▶ _RECORDS SUPPLIED_:
┄┄┄┄┄┄
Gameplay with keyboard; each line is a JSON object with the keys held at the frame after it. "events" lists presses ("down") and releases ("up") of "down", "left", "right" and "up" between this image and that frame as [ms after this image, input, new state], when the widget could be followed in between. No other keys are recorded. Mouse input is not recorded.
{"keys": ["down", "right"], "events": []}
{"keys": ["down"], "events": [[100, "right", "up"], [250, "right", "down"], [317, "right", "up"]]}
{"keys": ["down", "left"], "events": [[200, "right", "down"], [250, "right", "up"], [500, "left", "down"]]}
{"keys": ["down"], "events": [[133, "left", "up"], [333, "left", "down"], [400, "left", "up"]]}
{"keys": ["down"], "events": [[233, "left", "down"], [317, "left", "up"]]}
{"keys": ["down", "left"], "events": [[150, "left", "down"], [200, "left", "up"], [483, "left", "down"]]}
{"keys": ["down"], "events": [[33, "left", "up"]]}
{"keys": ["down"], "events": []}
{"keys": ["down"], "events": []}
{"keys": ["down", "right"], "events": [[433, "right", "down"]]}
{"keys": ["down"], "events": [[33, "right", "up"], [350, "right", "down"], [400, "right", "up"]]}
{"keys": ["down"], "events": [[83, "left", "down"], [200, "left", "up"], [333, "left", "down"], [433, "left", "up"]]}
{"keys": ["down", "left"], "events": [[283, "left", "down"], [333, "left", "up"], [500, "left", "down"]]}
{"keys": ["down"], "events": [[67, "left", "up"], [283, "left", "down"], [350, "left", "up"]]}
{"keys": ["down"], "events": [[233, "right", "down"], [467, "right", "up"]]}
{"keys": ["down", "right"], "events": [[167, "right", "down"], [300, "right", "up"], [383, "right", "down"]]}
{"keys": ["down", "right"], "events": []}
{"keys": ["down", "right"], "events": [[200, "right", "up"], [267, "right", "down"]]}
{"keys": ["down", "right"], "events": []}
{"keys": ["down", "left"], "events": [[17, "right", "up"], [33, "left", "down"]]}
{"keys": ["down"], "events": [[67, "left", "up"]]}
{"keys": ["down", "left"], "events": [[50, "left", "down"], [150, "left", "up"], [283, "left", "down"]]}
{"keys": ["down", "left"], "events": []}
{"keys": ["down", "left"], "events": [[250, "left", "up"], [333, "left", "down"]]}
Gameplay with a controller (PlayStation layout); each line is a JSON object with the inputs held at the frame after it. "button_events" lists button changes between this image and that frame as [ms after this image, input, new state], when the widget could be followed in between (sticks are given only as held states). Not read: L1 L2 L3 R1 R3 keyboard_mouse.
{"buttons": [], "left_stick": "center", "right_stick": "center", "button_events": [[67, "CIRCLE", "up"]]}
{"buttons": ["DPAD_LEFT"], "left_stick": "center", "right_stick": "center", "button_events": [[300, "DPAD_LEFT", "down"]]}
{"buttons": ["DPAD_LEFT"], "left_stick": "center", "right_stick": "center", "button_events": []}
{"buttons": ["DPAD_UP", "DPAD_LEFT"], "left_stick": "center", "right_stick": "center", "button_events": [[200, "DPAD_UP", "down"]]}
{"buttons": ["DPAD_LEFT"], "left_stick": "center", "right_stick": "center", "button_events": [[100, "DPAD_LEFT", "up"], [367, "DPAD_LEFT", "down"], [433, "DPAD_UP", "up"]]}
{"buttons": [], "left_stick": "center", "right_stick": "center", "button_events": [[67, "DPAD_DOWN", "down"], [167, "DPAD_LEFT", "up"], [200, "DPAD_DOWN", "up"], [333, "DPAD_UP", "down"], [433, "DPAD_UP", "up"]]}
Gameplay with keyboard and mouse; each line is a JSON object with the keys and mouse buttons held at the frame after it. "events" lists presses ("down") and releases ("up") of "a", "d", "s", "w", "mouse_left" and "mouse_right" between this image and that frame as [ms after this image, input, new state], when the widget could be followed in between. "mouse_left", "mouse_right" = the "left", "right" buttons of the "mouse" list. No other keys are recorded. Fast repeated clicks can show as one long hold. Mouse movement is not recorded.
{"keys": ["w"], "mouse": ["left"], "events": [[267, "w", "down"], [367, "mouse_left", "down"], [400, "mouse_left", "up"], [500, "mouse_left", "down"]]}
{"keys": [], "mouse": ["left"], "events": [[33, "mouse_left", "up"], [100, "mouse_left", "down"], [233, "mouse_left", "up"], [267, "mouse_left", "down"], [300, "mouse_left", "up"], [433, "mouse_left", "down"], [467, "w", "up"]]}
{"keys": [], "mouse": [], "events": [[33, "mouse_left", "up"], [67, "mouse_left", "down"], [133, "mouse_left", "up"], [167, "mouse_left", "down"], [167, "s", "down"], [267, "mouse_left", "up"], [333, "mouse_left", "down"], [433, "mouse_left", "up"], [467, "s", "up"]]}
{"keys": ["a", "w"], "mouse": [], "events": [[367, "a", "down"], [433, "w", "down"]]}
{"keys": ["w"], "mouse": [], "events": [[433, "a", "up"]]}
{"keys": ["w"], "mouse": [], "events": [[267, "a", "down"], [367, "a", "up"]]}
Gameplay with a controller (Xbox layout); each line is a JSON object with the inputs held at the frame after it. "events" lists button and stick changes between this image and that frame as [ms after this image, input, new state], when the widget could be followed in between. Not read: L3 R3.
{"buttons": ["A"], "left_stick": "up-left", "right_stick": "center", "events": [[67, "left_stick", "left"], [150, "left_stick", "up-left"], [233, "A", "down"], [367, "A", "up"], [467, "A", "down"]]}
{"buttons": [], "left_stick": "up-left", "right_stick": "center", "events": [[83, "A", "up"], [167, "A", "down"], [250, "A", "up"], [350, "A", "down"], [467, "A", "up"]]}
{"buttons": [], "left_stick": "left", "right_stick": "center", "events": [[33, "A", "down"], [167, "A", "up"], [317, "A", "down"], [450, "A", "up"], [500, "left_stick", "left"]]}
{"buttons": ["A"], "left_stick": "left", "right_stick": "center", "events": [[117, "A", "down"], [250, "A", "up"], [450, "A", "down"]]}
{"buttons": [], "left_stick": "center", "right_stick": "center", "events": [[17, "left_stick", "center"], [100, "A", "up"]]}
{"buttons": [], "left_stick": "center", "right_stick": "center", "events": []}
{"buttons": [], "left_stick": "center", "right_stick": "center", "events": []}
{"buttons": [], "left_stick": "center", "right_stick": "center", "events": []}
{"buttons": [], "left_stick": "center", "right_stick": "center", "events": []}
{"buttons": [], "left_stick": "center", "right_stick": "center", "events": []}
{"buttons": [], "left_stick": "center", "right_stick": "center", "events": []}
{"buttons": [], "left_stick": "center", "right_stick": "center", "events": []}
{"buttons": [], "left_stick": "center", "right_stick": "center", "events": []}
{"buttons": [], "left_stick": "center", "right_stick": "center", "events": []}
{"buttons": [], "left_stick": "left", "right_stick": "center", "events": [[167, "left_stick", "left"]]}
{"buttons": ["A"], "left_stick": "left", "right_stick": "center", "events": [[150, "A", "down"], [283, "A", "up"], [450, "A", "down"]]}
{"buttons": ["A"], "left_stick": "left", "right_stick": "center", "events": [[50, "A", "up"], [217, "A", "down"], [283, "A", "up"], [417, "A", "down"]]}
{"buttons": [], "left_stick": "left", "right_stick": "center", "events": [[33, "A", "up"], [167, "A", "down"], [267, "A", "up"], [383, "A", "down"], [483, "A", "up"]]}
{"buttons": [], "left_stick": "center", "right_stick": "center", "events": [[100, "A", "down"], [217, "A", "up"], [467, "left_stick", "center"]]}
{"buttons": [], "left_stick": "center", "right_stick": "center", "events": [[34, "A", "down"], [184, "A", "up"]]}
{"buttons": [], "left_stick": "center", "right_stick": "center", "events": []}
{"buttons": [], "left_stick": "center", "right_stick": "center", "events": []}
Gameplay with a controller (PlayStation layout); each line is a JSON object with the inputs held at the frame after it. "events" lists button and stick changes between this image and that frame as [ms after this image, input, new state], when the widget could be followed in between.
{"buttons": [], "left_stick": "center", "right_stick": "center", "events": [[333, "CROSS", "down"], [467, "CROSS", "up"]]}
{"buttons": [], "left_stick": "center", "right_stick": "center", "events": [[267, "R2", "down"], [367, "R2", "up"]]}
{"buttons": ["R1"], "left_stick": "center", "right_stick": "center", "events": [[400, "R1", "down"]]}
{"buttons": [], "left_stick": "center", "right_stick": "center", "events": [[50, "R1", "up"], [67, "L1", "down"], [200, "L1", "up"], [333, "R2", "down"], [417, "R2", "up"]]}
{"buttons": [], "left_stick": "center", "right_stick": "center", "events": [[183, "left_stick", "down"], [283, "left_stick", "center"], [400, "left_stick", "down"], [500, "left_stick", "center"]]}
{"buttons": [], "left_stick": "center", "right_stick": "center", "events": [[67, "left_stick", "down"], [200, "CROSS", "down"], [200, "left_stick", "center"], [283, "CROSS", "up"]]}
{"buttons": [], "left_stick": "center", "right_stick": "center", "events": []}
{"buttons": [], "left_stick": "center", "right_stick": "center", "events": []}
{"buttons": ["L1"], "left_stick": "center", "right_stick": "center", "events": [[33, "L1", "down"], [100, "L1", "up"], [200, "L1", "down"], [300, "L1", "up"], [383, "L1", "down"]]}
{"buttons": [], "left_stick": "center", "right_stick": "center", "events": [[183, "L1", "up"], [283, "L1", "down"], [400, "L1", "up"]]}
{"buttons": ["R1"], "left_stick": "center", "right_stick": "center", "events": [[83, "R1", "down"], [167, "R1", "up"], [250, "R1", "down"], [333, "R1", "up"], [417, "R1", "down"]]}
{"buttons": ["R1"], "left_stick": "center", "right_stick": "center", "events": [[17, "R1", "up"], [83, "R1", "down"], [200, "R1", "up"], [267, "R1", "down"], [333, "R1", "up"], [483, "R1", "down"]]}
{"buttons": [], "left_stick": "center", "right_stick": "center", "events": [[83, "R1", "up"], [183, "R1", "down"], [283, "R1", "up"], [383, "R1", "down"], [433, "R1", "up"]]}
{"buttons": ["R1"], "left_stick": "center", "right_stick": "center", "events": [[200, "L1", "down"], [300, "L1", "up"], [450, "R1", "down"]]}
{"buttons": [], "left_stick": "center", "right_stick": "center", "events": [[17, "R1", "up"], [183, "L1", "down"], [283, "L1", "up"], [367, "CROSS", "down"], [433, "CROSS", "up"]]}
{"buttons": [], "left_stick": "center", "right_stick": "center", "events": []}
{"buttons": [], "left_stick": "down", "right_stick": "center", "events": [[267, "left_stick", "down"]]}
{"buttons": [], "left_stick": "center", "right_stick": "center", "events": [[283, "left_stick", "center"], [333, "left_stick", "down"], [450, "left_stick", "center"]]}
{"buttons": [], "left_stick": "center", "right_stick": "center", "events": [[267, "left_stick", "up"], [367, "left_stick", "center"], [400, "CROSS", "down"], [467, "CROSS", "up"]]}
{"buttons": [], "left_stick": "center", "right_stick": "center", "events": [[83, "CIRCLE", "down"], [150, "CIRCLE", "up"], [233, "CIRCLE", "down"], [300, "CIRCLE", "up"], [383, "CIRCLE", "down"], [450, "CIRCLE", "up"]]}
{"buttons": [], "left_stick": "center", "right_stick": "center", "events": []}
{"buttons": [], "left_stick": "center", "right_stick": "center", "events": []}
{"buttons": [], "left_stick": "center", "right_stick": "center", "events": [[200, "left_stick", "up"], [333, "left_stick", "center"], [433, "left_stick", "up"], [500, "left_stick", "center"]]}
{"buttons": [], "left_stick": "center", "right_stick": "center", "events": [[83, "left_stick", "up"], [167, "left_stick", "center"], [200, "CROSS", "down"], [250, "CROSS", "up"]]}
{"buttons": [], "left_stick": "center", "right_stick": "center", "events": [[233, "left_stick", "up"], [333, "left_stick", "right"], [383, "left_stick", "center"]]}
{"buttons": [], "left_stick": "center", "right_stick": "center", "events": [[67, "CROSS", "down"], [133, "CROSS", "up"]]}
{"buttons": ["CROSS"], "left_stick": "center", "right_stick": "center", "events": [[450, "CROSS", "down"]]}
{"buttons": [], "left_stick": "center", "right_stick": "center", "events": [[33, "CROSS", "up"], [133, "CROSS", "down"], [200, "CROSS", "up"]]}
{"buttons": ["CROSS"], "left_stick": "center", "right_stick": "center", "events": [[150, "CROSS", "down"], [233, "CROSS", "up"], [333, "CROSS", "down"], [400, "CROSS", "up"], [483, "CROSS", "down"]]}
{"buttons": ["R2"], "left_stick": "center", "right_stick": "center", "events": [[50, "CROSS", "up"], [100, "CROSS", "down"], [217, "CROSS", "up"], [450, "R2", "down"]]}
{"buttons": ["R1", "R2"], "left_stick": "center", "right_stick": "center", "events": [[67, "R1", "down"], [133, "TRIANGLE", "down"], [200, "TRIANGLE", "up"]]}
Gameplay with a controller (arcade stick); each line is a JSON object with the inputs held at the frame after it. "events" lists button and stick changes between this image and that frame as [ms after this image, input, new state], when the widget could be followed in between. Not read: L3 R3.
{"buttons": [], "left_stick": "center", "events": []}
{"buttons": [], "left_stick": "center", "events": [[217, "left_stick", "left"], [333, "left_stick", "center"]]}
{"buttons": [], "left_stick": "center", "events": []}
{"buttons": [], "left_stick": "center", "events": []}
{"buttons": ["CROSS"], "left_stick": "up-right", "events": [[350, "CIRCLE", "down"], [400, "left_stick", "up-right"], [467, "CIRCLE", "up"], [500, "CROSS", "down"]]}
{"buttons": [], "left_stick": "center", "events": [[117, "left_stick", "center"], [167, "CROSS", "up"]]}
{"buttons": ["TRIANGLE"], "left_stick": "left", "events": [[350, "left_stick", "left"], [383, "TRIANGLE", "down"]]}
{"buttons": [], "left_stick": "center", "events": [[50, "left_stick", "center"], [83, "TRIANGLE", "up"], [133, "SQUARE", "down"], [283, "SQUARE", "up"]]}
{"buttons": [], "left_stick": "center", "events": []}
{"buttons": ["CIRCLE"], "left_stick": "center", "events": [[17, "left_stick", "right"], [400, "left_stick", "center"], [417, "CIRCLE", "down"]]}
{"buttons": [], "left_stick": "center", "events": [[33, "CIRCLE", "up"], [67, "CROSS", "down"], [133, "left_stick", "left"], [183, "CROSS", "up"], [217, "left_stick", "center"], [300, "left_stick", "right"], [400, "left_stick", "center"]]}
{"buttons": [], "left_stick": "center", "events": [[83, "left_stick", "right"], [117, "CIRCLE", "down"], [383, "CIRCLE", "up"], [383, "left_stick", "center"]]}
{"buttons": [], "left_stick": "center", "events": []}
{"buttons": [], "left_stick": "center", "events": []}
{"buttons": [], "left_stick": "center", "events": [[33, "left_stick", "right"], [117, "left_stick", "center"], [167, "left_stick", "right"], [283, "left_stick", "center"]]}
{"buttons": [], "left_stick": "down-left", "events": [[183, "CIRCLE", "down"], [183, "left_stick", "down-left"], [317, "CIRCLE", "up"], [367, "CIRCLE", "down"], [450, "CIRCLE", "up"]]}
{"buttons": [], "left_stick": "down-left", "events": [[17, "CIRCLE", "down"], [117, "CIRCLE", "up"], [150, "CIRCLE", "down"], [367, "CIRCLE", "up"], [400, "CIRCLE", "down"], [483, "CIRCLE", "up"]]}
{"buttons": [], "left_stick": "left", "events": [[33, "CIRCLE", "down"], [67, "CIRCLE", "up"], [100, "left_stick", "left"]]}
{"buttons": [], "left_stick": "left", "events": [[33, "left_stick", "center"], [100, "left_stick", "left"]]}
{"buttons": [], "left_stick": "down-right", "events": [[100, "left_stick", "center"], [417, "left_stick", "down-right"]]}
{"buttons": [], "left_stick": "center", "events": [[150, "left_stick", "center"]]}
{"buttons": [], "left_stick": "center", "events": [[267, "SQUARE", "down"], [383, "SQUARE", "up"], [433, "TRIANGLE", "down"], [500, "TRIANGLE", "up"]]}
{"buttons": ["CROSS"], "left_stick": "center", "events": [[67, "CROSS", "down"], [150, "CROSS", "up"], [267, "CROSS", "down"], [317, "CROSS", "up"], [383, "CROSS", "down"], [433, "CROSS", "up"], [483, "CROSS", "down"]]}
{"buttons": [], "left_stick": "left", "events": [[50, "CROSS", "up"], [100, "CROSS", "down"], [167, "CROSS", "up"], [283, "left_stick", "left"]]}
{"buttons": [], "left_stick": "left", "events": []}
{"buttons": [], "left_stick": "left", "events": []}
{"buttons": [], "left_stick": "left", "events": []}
┄┄┄┄┄┄
▶ _TASK_: Search the entries for the word "TRIANGLE", then gather every line that has it.

▶ _EXERCISE SOLUTION_:
{"buttons": ["R1", "R2"], "left_stick": "center", "right_stick": "center", "events": [[67, "R1", "down"], [133, "TRIANGLE", "down"], [200, "TRIANGLE", "up"]]}
{"buttons": ["TRIANGLE"], "left_stick": "left", "events": [[350, "left_stick", "left"], [383, "TRIANGLE", "down"]]}
{"buttons": [], "left_stick": "center", "events": [[50, "left_stick", "center"], [83, "TRIANGLE", "up"], [133, "SQUARE", "down"], [283, "SQUARE", "up"]]}
{"buttons": [], "left_stick": "center", "events": [[267, "SQUARE", "down"], [383, "SQUARE", "up"], [433, "TRIANGLE", "down"], [500, "TRIANGLE", "up"]]}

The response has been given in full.